- INSTRUCTIONS FOR THE TASK
Extract each line from the rows below that contains the string "个人信息修改" and copy it out in full.

- WORKING DATA
-- -- --
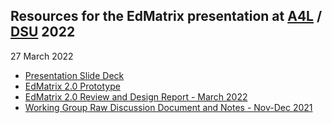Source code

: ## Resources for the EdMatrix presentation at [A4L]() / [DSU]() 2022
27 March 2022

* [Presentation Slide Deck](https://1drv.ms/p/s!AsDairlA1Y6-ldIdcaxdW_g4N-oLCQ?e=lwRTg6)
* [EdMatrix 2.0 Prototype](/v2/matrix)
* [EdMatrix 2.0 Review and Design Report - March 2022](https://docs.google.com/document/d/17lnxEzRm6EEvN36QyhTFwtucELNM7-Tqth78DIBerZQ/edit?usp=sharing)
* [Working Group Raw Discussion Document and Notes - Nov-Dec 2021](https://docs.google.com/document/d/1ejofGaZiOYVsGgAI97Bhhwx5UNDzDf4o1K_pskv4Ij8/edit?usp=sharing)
-- -- --
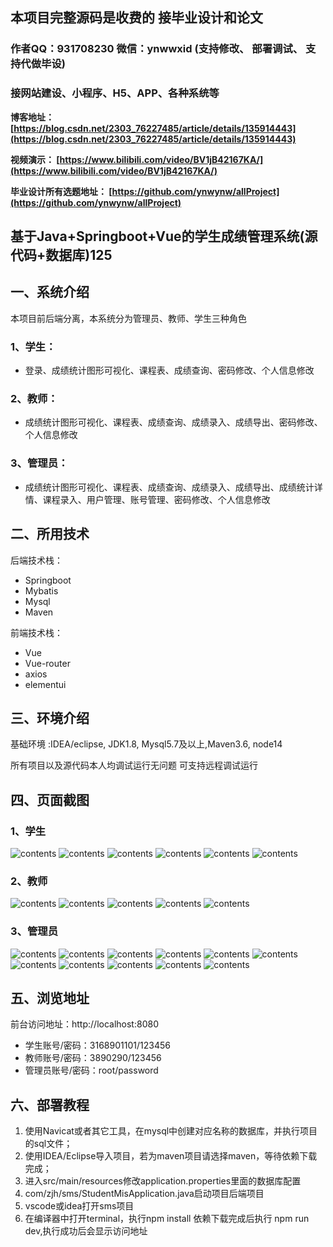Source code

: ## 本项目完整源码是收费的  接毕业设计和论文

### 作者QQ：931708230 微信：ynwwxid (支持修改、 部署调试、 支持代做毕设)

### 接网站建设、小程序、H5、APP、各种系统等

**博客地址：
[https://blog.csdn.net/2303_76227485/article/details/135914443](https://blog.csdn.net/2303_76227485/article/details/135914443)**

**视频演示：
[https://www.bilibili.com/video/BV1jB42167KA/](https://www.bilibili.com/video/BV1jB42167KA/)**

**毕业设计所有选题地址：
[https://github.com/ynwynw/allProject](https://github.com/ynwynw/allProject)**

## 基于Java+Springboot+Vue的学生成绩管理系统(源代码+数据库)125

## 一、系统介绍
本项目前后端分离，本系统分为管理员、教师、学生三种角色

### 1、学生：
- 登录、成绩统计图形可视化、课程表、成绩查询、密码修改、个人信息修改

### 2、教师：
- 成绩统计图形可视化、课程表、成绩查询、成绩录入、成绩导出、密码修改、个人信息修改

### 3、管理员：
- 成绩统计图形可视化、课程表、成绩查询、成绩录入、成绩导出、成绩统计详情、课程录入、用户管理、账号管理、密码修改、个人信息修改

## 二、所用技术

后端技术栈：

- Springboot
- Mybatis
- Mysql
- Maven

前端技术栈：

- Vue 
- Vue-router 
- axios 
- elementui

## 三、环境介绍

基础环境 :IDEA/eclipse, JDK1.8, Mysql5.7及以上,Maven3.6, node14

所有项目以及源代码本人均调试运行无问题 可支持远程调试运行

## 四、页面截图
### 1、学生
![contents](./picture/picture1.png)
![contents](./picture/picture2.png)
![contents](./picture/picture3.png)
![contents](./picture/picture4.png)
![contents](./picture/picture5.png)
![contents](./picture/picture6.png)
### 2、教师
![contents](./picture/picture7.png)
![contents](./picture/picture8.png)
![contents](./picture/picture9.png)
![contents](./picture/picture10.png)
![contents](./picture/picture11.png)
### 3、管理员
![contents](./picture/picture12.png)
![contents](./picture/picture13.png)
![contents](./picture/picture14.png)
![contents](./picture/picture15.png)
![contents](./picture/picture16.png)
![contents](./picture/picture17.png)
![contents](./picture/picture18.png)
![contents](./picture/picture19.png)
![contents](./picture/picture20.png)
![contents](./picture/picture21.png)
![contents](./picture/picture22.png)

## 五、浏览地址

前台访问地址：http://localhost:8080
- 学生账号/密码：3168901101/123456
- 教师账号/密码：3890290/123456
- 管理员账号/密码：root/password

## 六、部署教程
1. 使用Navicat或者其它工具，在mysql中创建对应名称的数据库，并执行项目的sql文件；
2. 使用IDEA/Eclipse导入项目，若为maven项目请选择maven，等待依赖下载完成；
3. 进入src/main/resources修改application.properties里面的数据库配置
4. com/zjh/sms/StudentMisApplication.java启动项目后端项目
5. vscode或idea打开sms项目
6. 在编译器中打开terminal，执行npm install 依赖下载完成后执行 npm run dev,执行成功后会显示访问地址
-- -- --
- TASK RESULT
- 登录、成绩统计图形可视化、课程表、成绩查询、密码修改、个人信息修改
- 成绩统计图形可视化、课程表、成绩查询、成绩录入、成绩导出、密码修改、个人信息修改
- 成绩统计图形可视化、课程表、成绩查询、成绩录入、成绩导出、成绩统计详情、课程录入、用户管理、账号管理、密码修改、个人信息修改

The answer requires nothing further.